TASK TO CARRY OUT — Return, word for word, only the lines of the data below that lie between the line with "Tenant-wide coverage proof" and the line with "M365 sync tool", those two lines included.

□ □ □ □ □ □ □

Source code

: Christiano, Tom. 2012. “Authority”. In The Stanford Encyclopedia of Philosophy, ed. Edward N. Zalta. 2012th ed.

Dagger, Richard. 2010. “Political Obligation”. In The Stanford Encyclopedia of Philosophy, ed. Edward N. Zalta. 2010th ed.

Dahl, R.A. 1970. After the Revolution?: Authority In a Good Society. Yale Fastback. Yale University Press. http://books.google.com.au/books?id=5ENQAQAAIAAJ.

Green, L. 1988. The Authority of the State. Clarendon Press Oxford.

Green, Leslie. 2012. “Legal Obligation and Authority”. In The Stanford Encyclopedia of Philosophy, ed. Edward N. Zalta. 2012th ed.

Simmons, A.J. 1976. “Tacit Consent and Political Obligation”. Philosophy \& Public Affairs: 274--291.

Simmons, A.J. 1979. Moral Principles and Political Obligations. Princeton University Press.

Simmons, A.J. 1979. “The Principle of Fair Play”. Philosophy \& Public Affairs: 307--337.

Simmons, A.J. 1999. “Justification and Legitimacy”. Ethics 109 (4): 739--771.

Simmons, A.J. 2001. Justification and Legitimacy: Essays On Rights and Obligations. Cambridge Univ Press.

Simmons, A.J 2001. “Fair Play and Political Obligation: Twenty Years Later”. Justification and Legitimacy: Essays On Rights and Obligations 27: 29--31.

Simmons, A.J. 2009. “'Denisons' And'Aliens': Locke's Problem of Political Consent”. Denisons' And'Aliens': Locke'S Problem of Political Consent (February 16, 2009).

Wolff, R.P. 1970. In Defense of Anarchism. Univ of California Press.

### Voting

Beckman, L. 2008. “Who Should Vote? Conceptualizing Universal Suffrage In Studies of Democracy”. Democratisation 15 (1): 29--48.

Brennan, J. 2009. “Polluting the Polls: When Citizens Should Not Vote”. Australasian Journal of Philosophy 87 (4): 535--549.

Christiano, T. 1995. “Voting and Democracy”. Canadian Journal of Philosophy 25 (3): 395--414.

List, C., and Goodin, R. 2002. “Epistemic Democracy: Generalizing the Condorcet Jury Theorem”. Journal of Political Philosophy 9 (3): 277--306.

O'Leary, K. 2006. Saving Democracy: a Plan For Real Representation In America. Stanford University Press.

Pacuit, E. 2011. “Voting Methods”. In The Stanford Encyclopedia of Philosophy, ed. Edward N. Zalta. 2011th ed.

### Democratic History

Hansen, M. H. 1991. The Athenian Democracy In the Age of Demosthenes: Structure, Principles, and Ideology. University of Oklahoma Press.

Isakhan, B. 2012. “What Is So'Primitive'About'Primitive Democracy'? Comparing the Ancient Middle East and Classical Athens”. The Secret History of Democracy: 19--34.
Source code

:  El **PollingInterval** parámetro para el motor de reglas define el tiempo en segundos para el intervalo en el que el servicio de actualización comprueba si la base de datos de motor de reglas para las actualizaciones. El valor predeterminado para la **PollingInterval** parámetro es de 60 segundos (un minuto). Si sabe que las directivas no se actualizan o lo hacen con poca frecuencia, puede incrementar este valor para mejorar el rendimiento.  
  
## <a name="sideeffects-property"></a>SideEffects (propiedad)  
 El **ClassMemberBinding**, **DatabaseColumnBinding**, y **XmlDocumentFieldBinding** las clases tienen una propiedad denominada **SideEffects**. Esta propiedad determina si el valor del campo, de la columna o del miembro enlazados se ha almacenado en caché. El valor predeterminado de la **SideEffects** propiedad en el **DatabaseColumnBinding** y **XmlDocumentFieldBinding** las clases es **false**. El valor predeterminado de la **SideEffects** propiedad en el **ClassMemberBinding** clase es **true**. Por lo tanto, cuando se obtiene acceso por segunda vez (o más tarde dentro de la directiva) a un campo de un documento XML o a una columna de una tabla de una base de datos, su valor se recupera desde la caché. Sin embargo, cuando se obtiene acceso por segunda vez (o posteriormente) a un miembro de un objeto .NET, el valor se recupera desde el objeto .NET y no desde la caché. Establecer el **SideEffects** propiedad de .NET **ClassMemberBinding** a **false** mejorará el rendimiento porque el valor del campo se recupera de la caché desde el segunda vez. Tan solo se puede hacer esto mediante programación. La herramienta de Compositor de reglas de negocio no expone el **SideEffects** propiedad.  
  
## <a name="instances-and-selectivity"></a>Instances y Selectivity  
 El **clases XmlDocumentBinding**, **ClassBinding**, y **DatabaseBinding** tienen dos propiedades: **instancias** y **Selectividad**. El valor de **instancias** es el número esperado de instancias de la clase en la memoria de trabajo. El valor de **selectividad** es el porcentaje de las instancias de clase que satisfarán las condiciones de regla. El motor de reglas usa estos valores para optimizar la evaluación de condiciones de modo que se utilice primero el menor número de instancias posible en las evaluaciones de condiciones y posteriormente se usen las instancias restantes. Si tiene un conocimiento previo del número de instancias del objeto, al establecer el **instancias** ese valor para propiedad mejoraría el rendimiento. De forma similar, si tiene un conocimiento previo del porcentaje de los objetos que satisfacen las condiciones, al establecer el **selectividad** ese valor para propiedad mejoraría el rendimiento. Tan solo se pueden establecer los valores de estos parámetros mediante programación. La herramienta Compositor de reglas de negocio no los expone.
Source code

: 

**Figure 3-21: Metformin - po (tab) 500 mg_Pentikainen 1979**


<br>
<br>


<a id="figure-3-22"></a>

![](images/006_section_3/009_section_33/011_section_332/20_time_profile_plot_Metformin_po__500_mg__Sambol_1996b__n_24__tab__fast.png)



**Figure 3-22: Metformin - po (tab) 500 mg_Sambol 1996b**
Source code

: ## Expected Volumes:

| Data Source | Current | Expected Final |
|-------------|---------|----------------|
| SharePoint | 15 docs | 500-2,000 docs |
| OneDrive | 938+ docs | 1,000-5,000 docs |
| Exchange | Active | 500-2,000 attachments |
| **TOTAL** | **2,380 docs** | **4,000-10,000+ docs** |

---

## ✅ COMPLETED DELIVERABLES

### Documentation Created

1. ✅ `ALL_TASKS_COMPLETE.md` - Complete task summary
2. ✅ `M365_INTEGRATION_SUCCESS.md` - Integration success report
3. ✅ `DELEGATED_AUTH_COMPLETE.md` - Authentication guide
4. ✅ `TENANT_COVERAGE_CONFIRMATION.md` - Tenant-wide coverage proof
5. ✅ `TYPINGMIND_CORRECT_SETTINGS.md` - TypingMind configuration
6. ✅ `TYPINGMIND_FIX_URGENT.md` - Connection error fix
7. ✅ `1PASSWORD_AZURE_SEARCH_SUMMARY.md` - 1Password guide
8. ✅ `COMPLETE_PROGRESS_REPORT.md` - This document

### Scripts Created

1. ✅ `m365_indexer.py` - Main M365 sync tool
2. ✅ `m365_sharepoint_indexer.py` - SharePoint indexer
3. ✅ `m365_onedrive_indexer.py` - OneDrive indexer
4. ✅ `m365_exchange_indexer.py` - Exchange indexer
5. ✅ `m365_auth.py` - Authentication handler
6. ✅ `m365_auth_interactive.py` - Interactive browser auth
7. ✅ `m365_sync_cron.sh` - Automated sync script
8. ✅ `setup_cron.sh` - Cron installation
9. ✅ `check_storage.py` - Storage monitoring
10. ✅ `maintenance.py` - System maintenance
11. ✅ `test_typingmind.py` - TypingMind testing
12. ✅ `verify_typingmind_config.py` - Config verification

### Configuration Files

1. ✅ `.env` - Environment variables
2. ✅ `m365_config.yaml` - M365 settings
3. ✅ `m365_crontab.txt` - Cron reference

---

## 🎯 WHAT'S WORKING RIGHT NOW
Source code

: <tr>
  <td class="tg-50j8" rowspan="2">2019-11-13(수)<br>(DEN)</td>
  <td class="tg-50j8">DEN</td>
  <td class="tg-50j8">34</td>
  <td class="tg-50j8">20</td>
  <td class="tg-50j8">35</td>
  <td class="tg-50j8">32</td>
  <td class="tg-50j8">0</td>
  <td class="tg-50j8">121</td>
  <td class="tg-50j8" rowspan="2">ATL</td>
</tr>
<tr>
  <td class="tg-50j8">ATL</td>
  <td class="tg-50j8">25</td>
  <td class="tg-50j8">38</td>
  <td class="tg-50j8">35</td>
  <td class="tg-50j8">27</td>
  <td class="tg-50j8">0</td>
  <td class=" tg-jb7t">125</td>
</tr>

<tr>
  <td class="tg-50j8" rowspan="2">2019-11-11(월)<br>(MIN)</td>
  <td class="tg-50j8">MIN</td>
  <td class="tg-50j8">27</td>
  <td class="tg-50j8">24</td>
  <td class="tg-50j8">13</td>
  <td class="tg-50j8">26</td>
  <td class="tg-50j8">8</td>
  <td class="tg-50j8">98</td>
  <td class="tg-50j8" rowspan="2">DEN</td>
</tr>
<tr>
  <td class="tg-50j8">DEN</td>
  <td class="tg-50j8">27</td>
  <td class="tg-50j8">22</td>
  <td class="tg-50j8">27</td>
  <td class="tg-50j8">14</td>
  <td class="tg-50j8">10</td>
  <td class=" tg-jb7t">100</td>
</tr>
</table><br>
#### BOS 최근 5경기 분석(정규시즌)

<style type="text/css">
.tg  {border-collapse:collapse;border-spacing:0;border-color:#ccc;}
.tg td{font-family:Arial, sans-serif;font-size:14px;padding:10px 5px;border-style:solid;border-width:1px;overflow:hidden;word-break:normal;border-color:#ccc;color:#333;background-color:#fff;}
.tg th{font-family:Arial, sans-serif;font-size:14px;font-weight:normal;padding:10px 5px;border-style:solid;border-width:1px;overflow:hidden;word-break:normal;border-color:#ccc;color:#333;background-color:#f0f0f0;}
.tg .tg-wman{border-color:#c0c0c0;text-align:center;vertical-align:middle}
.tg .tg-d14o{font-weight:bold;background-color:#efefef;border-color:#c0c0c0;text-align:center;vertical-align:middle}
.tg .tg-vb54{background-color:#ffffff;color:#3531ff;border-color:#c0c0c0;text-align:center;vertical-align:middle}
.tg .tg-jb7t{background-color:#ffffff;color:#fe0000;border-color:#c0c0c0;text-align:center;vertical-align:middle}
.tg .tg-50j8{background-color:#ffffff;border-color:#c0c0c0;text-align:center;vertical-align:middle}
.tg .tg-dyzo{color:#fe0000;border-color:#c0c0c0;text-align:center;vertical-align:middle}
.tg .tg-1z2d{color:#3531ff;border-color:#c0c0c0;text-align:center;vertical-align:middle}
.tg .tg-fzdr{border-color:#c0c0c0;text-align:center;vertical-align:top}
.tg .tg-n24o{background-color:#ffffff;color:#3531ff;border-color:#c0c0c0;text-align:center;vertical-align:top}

□ □ □ □ □ □ □

RESULT FOR THIS TASK —
4. ✅ `TENANT_COVERAGE_CONFIRMATION.md` - Tenant-wide coverage proof
5. ✅ `TYPINGMIND_CORRECT_SETTINGS.md` - TypingMind configuration
6. ✅ `TYPINGMIND_FIX_URGENT.md` - Connection error fix
7. ✅ `1PASSWORD_AZURE_SEARCH_SUMMARY.md` - 1Password guide
8. ✅ `COMPLETE_PROGRESS_REPORT.md` - This document

### Scripts Created

1. ✅ `m365_indexer.py` - Main M365 sync tool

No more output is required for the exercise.